Francine Toon: ‘Witches are empowered women’

Her gothic debut novel, Pine, draws on childhood years in the Scottish Highlands and eerie links between the paranormal and the patriarchy

Francine Toon spent two years of her childhood in the Scottish Highlands, near a town called Dornoch – “the last place in the UK to execute someone for witchcraft,” she says with a shiver.

Toon and other kids played in nearby Clashmore forest, frightening each other with stories about ghosts, or serial killers, or babysitters who meet horrible ends. “They made a big impression, those stories,” she says. “When it came to telling them myself I enjoyed embellishing them, and this gave me a sense of control over the thing that was scaring me. Writing Pine, I realised I was doing the same thing.”
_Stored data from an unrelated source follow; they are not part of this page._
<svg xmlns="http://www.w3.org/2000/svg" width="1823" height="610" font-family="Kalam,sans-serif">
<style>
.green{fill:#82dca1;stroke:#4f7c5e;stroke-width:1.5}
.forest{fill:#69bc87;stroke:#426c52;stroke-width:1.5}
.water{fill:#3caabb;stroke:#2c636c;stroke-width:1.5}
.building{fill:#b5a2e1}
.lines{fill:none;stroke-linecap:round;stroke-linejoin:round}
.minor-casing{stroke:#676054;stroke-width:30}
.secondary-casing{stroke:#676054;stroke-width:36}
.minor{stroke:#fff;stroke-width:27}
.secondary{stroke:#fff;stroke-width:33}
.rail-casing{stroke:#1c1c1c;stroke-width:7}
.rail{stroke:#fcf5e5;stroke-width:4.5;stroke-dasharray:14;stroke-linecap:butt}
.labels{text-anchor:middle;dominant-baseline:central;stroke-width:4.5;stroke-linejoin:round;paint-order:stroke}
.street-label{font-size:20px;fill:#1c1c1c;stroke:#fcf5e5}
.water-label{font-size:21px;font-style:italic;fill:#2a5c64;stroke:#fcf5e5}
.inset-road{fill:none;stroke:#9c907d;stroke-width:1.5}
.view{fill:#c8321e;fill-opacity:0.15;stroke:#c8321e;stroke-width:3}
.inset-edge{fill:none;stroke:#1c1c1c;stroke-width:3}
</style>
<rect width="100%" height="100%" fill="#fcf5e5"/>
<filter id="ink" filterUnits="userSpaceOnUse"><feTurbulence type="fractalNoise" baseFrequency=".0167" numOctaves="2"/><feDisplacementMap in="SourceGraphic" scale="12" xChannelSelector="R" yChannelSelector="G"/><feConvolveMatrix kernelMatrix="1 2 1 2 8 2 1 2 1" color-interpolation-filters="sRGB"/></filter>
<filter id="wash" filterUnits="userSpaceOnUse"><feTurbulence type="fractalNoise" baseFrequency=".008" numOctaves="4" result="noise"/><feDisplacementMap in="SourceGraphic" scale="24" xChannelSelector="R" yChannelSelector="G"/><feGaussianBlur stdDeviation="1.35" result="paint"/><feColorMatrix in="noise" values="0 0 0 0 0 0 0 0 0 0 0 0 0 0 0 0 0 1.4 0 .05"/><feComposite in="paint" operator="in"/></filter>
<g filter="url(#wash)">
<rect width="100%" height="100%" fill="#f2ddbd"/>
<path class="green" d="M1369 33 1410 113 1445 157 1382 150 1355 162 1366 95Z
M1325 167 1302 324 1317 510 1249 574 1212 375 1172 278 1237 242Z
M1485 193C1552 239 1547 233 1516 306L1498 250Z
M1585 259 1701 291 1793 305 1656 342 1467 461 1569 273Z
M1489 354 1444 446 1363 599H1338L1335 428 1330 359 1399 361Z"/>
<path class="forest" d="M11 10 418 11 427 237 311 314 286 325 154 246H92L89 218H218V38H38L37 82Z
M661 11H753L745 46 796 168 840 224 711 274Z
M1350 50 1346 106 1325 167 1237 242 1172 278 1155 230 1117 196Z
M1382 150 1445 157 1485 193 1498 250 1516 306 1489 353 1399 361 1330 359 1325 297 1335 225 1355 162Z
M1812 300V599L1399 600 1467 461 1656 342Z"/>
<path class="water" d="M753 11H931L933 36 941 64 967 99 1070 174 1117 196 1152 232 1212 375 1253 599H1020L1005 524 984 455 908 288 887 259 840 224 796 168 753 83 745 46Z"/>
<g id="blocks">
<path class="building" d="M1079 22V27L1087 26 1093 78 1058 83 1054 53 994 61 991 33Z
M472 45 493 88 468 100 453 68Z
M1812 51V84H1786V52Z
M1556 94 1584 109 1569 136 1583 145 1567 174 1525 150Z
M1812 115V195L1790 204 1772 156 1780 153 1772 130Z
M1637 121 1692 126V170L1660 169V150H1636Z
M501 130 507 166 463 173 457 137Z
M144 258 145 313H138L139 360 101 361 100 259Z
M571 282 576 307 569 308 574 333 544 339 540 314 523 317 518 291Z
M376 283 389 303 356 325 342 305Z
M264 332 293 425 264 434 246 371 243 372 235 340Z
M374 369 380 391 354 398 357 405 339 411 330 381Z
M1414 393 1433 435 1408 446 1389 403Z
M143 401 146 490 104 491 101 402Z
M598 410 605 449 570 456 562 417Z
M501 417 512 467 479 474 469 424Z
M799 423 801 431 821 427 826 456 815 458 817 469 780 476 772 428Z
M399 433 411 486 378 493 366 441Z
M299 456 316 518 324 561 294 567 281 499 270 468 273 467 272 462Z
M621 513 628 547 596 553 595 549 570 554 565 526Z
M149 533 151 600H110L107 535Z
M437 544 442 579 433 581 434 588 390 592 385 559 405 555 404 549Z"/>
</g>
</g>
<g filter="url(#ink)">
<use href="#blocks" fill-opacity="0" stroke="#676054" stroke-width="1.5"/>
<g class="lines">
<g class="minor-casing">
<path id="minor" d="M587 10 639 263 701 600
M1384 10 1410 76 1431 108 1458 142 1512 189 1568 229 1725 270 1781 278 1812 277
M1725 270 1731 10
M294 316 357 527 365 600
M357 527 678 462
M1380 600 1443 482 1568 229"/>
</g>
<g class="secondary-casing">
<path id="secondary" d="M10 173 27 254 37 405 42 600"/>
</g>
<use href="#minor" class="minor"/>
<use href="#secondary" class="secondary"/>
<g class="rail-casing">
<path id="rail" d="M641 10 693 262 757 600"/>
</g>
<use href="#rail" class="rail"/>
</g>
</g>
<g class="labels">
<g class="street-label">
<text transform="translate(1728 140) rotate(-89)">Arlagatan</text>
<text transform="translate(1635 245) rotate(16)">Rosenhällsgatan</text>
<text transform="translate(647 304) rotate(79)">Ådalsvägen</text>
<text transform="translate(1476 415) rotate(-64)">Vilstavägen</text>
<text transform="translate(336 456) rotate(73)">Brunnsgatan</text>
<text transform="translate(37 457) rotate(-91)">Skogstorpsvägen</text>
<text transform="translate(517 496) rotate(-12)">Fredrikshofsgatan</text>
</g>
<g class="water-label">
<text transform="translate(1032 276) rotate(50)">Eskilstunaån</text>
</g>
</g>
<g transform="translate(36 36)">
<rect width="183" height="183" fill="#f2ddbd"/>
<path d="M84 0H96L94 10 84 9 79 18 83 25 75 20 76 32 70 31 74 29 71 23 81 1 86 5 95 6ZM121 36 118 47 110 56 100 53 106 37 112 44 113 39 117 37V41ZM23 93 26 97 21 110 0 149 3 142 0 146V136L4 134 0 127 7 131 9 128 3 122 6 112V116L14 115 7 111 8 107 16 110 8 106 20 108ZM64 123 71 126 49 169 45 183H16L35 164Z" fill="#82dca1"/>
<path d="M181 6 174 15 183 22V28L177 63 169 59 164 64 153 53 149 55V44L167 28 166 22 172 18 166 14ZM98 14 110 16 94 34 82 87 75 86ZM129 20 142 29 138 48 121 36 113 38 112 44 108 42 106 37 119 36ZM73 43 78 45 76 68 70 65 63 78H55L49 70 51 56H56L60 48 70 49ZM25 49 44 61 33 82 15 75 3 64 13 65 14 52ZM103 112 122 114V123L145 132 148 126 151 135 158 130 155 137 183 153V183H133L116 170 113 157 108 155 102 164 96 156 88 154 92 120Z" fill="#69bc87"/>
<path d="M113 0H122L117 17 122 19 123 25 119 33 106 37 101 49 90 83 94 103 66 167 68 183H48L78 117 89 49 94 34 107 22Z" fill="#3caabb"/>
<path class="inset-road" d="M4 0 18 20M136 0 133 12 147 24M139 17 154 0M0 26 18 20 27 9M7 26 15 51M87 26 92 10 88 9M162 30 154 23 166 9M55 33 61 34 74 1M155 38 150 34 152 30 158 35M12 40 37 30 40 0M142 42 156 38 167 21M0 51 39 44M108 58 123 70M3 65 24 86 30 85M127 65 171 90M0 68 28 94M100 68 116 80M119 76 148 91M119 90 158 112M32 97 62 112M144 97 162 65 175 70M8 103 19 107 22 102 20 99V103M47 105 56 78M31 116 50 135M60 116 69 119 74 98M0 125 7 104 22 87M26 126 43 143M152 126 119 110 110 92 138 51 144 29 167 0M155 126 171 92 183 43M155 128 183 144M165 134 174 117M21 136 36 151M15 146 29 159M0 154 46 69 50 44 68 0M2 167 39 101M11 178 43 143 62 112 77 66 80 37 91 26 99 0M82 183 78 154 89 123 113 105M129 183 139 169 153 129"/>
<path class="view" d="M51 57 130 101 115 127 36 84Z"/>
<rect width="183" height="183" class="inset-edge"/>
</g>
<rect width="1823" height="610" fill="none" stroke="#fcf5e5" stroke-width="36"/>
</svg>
Born in Canterbury in 1986, Toon lived in England and Portugal before moving to the Highlands when she was nine. The family moved to St Andrews in Fife two years later, but the northern wilds have haunted her ever since, and form the backdrop to her debut novel. Ten-year-old Lauren lives in a remote house with her father, who struggles with alcoholism. Her mother disappeared long ago – all Lauren knows is that she “was a healer and different to anyone else”. Ostracised by the other children and pursued by the whispers about her mother’s vanishing, Lauren comforts herself with tarot cards and a handwritten book of spells that belonged to her female forebears. When locals start seeing a silent stranger, it seems only Lauren is able to remember her visits. What follows is a chilling tale of isolation and trauma, filled with precise evocations of the natural world.